→ Prompt 1
Answer these questions using the post on practice in research.
(a) Which object does Adrian Miles say he remembers from the box submitted for the Business PhD?
(b) What was concealed under the false bottom of that box?
(c) What program is Adrian Miles the Program Director of?
→ Prompt 2
Rewrite the post on practice in research from "ah, that is" up to and including "on the outcome.", changing "examiners" to "assessors".
→ Prompt 3
Decide whether each statement agrees with the post on practice in research. Answer yes or no, and quote the words from the post that settle it.
(a) The Business PhD at RMIT that Adrian Miles describes was successful.
(b) Richardson says poststructuralism suggests three important ideas to qualitative writers.
(c) Smalley is cited with a work from 1996.

→ Exercise text
+ + +
[-empyre-] Practice in Research

Adrian Miles adrian.miles at rmit.edu.au
Tue Jan 22 09:49:43 EST 2013


ah, that is just sad, isn't it? At RMIT I've seen a successful Business PhD that was a box containing objects (I remember a teddy bear only), and loose sheets that was the exegesis. Concealed under a false bottom of the box was a huge archive of notes, quotes, additional free form writing. this was how the candidate got round the admonition to not go over the word limit, etc. In the honours program I work in we embrace mess, but in terms of creative research practices it is risky as the work has to be examined (and many examiners can be unsympathetic to such experimentation as being academics have gone through honours themselves and internalised the conservative values of what counts as research in the academy), and in honours a place in a PhD program (and a scholarship) rests on the outcome.   

--  
an appropriate closing
Adrian Miles
Program Director Bachelor of Media and Communication (Honours)
RMIT University - www.rmit.edu.au
http://vogmae.net.au/



On Tuesday, 22 January 2013 at 5:14 AM, Phi Shu wrote:

> @Anne-Sarah
>  
> they justified the removal of that and other critical/questioning content in terms of it not "adding to knowledge," it was an expression of subjective experience, so was irrelevant to the concerns of the PhD thesis. They were also, for the most part, less than enthused about ideas such as:  
>  
> ...Danykin (2004:6) cites Marcus (1998) in suggesting the use of “messy texts” as a means of avoiding “a suggestion of linearity and coherence where these may not exist”. Such a text can “engage with multiple meanings, conveying the whole without invoking totality. [It can] resist the dominance of the researcher, recognising that work is incomplete without readers' responses...”   
>  
>  “...poststructuralism suggests two important ideas to qualitative writers. First, it directs us to understand ourselves reflexivity as persons writing from particular positions at specific times. Second, it frees us from trying to write a single text in which everything is said at once to everyone. Nurturing our own voices releases the censorious hold of “science writing” on our consciousness as well as the arrogance it fosters in our psyche; writing is validated as a method of knowing.” Richardson (2000:962)  
>  
>  “...research within the creative arts suffers from an inferiority complex in relation to other established academic areas of knowledge. That inferiority complex is not the result of a less valuable knowledge or the novelty of creative arts research but the result of a constant need to justify that research/practice through aims, methods and outcomes that are external to the creative arts.” Santos in Biggs (2009:79).  
>  
> "The apprehension of musical content and structure is linked to the world of experience outside the composition, not only to the wider context of auditory experience but also to non-sounding experience. Approached from the multiple perspectives of life outside music, the materials and structure of a musical composition become the meeting-place of sounding and non-sounding experience.” (Smalley 1996:83)
+ + +
→ Records shown

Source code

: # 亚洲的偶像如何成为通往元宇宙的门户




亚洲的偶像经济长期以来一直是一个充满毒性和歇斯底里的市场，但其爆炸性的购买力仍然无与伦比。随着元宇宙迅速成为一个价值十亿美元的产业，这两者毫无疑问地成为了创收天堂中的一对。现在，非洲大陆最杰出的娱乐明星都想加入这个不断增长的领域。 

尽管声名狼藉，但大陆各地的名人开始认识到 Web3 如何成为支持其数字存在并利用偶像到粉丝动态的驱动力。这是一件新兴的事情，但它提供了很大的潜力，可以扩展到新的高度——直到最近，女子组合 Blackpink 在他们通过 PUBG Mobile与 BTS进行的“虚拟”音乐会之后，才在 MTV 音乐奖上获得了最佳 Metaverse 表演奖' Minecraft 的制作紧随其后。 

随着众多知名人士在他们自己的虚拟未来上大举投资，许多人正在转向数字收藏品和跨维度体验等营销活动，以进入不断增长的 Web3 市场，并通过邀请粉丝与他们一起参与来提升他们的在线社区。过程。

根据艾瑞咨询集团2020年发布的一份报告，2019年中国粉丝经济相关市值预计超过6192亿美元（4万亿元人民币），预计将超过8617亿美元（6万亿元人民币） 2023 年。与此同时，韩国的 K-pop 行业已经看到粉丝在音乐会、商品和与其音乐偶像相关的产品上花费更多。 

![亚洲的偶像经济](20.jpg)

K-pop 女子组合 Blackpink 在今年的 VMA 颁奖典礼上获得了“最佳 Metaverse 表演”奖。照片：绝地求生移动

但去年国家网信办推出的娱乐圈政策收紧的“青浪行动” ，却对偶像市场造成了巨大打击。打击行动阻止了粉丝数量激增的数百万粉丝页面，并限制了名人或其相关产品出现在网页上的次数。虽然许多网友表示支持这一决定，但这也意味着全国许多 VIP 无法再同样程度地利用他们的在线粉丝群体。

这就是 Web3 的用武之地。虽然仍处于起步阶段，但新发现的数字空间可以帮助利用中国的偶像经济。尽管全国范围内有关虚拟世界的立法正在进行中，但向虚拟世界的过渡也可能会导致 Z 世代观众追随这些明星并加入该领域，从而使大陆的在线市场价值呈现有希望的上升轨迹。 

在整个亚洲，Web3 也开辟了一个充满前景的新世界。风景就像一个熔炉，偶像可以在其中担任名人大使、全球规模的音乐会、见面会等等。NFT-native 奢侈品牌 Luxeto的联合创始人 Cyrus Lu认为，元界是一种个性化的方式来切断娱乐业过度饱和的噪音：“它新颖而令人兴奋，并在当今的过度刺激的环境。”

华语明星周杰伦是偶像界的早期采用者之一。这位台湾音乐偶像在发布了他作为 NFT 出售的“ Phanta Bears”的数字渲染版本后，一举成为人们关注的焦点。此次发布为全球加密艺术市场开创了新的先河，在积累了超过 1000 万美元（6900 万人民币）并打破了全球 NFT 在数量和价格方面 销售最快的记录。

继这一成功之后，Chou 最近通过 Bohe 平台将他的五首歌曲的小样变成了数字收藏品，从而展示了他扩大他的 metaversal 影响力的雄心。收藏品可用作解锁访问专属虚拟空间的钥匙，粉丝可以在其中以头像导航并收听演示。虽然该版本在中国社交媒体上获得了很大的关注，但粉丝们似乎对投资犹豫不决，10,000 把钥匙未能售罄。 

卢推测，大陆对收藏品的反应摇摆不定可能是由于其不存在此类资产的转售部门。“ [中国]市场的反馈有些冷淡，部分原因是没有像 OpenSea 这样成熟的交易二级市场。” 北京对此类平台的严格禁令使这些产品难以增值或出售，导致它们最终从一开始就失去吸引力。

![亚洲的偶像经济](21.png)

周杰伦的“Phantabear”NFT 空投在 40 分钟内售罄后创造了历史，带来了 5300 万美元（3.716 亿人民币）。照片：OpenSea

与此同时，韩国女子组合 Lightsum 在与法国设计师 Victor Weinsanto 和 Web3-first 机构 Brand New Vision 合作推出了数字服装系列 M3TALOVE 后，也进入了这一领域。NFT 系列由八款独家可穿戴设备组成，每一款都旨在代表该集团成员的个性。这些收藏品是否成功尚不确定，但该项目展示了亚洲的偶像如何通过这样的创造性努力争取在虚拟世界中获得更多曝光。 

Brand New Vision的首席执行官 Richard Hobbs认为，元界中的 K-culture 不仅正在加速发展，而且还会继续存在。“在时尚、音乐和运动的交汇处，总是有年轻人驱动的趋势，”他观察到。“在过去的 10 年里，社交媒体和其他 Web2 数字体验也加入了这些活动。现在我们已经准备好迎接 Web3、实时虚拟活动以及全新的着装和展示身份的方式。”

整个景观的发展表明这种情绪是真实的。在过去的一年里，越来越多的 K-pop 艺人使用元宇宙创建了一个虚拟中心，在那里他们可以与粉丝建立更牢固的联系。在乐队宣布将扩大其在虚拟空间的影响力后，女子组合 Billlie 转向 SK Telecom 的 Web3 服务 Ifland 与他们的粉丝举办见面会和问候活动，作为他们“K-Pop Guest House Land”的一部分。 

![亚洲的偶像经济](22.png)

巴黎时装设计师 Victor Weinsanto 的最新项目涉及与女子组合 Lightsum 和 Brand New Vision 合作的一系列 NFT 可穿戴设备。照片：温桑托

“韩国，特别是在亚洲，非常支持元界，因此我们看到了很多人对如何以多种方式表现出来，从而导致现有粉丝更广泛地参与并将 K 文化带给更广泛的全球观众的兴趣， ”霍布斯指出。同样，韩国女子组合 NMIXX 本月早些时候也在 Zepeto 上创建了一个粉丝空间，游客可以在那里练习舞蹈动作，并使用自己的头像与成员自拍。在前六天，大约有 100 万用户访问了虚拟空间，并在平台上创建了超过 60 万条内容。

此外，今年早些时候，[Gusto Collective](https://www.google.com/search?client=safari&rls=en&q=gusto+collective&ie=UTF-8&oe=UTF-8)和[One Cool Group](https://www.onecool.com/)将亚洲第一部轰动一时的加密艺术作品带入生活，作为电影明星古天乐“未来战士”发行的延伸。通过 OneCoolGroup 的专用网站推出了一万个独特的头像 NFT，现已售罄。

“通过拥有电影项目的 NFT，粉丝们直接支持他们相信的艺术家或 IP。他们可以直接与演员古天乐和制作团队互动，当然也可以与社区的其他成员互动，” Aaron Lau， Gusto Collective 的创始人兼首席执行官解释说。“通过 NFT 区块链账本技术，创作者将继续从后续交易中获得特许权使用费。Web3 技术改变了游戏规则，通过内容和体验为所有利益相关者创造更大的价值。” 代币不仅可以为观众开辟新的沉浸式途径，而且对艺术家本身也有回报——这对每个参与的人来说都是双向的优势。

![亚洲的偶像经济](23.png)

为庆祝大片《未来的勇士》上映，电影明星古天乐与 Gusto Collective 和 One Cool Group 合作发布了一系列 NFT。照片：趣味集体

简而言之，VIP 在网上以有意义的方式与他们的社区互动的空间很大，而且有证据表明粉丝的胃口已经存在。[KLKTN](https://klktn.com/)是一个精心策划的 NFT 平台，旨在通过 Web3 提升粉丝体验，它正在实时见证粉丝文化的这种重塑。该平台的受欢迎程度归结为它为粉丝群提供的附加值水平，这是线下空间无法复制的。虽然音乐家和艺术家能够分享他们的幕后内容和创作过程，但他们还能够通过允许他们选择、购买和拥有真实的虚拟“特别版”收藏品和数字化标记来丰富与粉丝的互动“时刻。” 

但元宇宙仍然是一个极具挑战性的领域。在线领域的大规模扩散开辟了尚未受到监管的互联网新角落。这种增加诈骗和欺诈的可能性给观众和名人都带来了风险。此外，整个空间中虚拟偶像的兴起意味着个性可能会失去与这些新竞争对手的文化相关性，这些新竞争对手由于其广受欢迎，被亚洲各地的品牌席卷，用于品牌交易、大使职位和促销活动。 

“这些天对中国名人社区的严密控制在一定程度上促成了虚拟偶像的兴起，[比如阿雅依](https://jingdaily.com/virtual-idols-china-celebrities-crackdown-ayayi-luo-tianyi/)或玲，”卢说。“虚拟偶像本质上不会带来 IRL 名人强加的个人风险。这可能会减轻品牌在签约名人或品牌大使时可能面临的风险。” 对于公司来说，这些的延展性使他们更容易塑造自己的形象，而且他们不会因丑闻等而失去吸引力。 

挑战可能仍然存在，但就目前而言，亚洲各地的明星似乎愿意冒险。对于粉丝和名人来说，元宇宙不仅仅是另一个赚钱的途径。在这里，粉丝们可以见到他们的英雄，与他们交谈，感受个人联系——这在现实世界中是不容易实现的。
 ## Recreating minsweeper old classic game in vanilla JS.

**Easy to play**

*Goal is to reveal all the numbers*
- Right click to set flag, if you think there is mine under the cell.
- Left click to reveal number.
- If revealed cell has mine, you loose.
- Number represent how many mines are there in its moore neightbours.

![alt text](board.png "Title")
+ + +
→ Task solution 1
(a) A teddy bear.
(b) A huge archive of notes, quotes, and additional free form writing.
(c) The Bachelor of Media and Communication (Honours).

→ Task solution 2
ah, that is just sad, isn't it? At RMIT I've seen a successful Business PhD that was a box containing objects (I remember a teddy bear only), and loose sheets that was the exegesis. Concealed under a false bottom of the box was a huge archive of notes, quotes, additional free form writing. this was how the candidate got round the admonition to not go over the word limit, etc. In the honours program I work in we embrace mess, but in terms of creative research practices it is risky as the work has to be examined (and many assessors can be unsympathetic to such experimentation as being academics have gone through honours themselves and internalised the conservative values of what counts as research in the academy), and in honours a place in a PhD program (and a scholarship) rests on the outcome.

→ Task solution 3
(a) Yes: "I've seen a successful Business PhD that was a box containing objects"
(b) No: "poststructuralism suggests two important ideas to qualitative writers"
(c) Yes: "(Smalley 1996:83)"